Off to the vet he went. He did better getting into the cat carrier than I expected. Still he whined all the way to the vet, but calmed down once he was in the office. They had to keep him all day in order to get a urine sample. Sure enough, the UTI was confirmed. We were given a two week supply of pills. But they also wanted us to put drops into his ears and eyes. Uh oh.

At first, getting the pills into him turned out to be rather easy. They have these Pill Pocket thingies now for pets. You place the pill inside and generally the cat or dog just gulps it down. They think they are eating chicken or fish or whatever. As for the ear and eye drops, they quickly became impossible to administer. Arthur simply did not trust us enough. Both my wife and I have scars on our arms from valiant attempts to keep him restrained while the other person put them in. In fact, medicating him made the situation worse. He spent more time behind the couch, not less. Eventually we decided the trauma we were inflicting was counterproductive. We gave up on the drops for now.

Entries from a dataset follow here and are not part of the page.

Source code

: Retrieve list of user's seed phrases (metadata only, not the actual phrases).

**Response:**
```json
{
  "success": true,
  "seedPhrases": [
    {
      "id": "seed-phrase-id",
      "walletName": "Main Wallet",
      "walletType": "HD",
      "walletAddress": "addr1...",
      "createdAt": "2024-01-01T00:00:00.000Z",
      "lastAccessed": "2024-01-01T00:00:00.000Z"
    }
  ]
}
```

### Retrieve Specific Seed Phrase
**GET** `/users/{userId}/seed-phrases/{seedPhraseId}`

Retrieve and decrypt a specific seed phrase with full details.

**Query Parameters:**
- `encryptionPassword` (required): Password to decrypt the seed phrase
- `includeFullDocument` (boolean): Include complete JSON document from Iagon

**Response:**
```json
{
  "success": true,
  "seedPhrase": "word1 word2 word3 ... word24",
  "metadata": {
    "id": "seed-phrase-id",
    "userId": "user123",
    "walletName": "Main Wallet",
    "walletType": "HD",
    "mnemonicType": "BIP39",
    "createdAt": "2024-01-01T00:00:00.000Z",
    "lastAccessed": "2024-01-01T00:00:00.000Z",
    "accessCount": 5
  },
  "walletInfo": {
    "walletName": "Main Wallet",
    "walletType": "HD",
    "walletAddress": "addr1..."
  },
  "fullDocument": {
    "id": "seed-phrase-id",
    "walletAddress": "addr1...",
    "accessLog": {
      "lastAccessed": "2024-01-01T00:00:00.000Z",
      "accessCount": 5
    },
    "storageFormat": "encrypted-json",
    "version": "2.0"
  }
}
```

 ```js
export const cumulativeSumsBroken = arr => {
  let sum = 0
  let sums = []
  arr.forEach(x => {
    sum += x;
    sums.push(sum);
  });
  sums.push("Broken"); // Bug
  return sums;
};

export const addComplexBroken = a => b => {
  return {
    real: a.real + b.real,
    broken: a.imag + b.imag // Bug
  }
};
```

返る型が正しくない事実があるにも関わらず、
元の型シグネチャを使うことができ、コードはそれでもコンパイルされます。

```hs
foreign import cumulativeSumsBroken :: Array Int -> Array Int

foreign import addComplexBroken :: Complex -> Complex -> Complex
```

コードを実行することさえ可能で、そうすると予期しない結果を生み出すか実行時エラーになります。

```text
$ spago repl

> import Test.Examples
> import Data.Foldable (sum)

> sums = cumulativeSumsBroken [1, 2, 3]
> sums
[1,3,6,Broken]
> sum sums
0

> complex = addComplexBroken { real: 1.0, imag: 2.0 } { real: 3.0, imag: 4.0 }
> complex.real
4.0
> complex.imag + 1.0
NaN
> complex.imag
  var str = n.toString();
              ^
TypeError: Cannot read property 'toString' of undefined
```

Then a few days ago Arthur figured out that there was something funny tasting inside those pill pockets. He became reluctant to eat them. We could have picked him up and tried to shove them down his throat, but we knew that would exacerbate his trust problem. So we were reduced to coaxing. And if you know cats you know how well that worked. I was reduced to putting it in his food dish and waiting until he got hungry enough to eat it.

A return trip to the vet yesterday gave ambiguous results on whether the infection had cleared up. Fortunately we returned with a different flavor of pill pocket, this one salmon flavored. Arthur decided this one was okay to eat. With less than two days of pills left, we may get through the UTI problem. Still, our house still smells somewhat of cat urine. I have cleaned the heating grates with a professional cat spray odor remover. I did the same thing to the wood floors. I sprayed parts of the carpet. The odor still lingers from time to time. I hate it.

Hopefully the UTI and spraying problems are now behind us. He hasn’t been digging at his ears as much so we are hopeful there too. Perhaps we can now regain his trust. Perhaps eventually we will reach the point where he will realize we are there to help him, not to hurt him. We are looking forward to it because while he is a skittish cat, he has a fundamentally sweet nature.

I keep hoping that one of these days he will nestle into my lap like my last cat Sprite so enjoyed. He may not be a lap cat at heart. I have coaxed him up on our bed a few times, and he enjoyed the attention he got. But the road to winning his full trust will likely be a long one. Perhaps if he has a long enough respite from further medical issues, he will feel like a full member of the family.

One response to “Coaxing the Cat”

  1. They are tough, those cats. Eventually he will be underfoot and in your face all the time. You guys are doing a good job trying to make him feel at home. Cats are really more adaptable than we give them credit for.